L2 Extension flow management support

https://bugs.launchpad.net/neutron/+bug/1563967

The l2-agent-extension-api that merged in Mitaka allows extensions of the Open vSwitch agent to manipulate the Open vSwitch OpenFlow tables.

This introduces a challenge of interoperability between extensions creating flows.

Problem Description

As the Open vSwitch flow table matches traffic to flows based on packet characteristics in the order of priority assigned to the flow, it will inevitably result in two extensions using flows that will block the extension that uses the lower priority flows.

Therefore a flow manager or flow pipeline is necessary, that would reconcile flows for multiple extensions in a consistent and mutually compatible way.

Proposed Change

In order to make extensions optional, pluggable and interoperable in the context of OpenFlow rules we need to define a pipeline model, and a l2 extension API interface, with the main purpose of avoiding cases where two extensions manipulate the same exact table, inserting eventually incompatible flows, and to let extensions:

  • declare OpenFlowFunctions, where an OpenFlowFunction is a set of tables that implement the extension behaviour and can be plugged in either the egress or ingress pipeline.

  • declare the need to reference other OpenFlowFunctions within the same extension (for example an extension could need to learn flows into another of its own functions on a different stage of the pipeline ingress/egress, a typical example of this is mac-learning ingress function learns to an egress function).

  • declare OpenFlowRegisters, which will be used inside the function, and sometimes can be used by other functions as a medium to exchange metadata.

  • declare the need for a specific OpenFlowRegister, generally the needed registers are filled or received up by the fixed blocks, but eventually extensions, or different extension functions may need to interoperate by exchanging metadata in registers.

    Public registers or functions can be accessed by other extensions, but non public registers can’t. This sets a minimum base for extension interoperation, where that makes sense.

Three classes will be provided for the extensions and other OpenFlow mechanisms (like the OpenFlow firewall driver, or the proposed fixed blocks -see below-) to declare their OpenFlow functions:

  • OpenFlowFunction
  • OpenFlowTable
  • OpenFlowRegister

The code could roughly look like:

@openflow_pipeline.register_openflow_function
class EgressTrafficClassifier(openflow_pipeline.OpenFlowFunction):

    extension = "FIXED_BLOCKS"

• Tasks to carry out:
A) Translate this sentence from the L2 extension flow management spec into Spanish: "This introduces a challenge of interoperability between extensions creating flows."
B) According to the L2 extension flow management spec, which three classes will be provided for extensions to declare their OpenFlow functions?
C) Carry on the L2 extension flow management spec from its final line, extension = "FIXED_BLOCKS".
The listing after this text was drawn from a separate source.

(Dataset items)
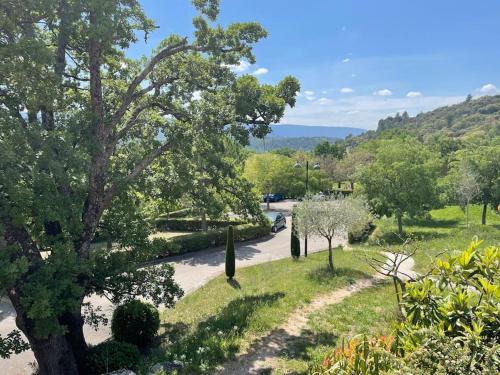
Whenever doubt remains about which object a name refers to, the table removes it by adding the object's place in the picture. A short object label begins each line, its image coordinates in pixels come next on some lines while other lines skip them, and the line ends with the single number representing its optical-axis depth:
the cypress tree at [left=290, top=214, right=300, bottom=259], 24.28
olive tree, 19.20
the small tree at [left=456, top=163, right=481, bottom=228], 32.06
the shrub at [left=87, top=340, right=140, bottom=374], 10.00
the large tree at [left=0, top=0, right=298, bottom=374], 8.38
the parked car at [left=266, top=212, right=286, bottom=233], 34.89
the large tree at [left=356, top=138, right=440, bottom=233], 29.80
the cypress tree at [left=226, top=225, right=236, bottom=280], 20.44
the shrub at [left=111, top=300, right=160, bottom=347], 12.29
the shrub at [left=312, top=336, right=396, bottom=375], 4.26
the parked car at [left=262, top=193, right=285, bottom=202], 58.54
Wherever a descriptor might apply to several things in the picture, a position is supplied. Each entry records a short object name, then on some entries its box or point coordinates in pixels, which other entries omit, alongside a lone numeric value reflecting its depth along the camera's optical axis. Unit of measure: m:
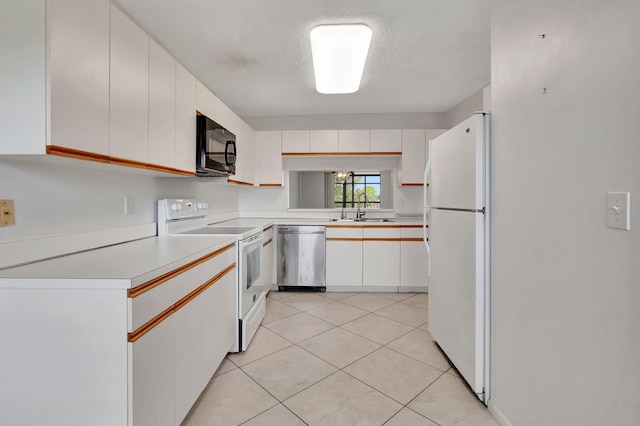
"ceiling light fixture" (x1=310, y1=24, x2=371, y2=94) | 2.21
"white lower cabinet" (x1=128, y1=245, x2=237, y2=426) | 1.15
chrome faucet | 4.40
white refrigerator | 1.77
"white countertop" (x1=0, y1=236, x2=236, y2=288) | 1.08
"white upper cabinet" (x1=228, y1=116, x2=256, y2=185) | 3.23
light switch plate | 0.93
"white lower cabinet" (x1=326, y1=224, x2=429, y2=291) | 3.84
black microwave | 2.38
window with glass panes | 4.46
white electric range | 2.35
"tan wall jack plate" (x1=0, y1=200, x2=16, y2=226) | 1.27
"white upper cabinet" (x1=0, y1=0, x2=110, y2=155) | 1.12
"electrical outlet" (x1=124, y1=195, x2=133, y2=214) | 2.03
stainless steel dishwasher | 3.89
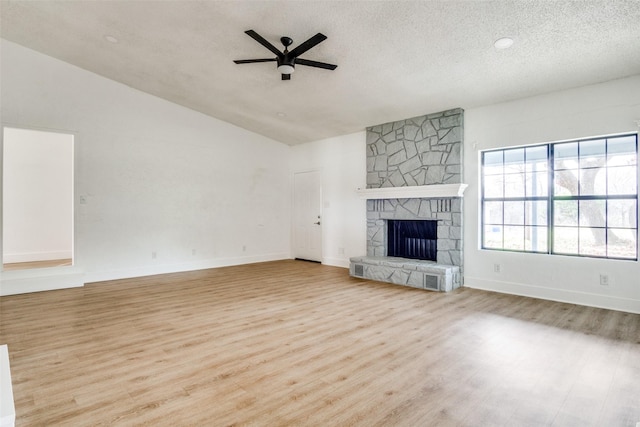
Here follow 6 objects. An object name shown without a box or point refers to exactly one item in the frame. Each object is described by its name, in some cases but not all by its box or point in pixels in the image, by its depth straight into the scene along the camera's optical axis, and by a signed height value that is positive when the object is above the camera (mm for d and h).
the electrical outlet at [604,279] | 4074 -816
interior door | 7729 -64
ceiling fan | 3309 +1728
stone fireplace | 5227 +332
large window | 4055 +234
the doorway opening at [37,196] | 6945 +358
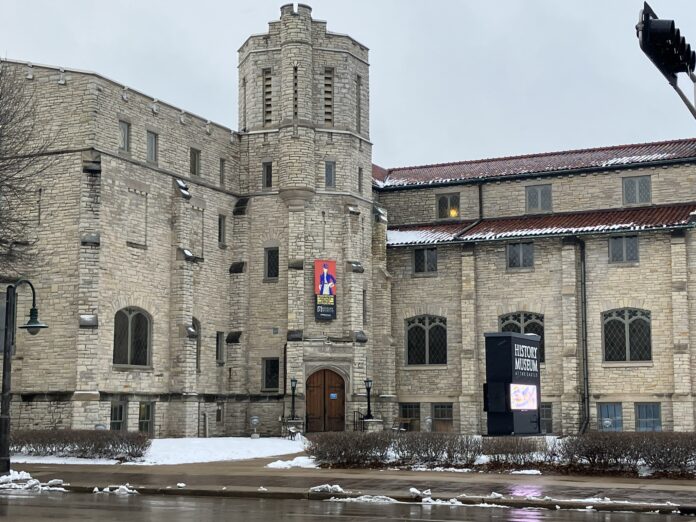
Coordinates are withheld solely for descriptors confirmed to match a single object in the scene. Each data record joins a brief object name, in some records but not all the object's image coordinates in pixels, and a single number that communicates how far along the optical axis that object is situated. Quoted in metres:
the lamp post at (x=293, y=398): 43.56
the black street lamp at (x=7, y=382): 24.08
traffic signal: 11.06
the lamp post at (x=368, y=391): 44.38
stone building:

• Task results:
A) Esto plantea un desafío de interoperabilidad entre las extensiones que crean flujos.

B) OpenFlowFunction, OpenFlowTable, and OpenFlowRegister.

C)
    name = 'EGRESS_TRAFFIC_CLASSIFIER'
    bridge = openflow_pipeline.INTEGRATION_BRIDGE

    declares_registers = [OpenFlowRegister(bits=16, name='CLASSIFIER_MARK',
                                           public=True)]
    declares_tables = [OpenFlowTable(name='CLASSIFIER', default=NEXT)]
    needs_registers = [OpenFlowRegister(name='OUTPUT_PORT')]
    needs_function = [OpenFlowfunction(name='INGRESS_TRAFFIC_X'),
                      OpenFlowfunction(name='INPUT_TAGGING')]

    # The openflow manager will register the following attributes on the
    # class once it has resolved all dependencies and creations
    #          <name>_table
    #          <name>_reg
    #          <name>_function
    #
    # for all the declared and needed registers, so in this example
    # we would have the following class attributes:
    #     - classifier_mark_reg
    #     - classifier_table
    #     - output_port_reg
    #     - ingress_traffic_x_function
    #     - input_tagging_function

A top level OpenFlow manager, used by the l2 extension manager will be responsible of taking all the OpenFlowFunctions declared, resolving order, and assigning table numbers and registers to every function.

OpenFlowFunctions can choose the bridge or where they want to live (provider network bridges, integration bridge, tunnel bridge), taking baby steps we will start by supporting functions that want to live in the integration bridge, but the bridge intention should be declared in the function to allow future extensibility.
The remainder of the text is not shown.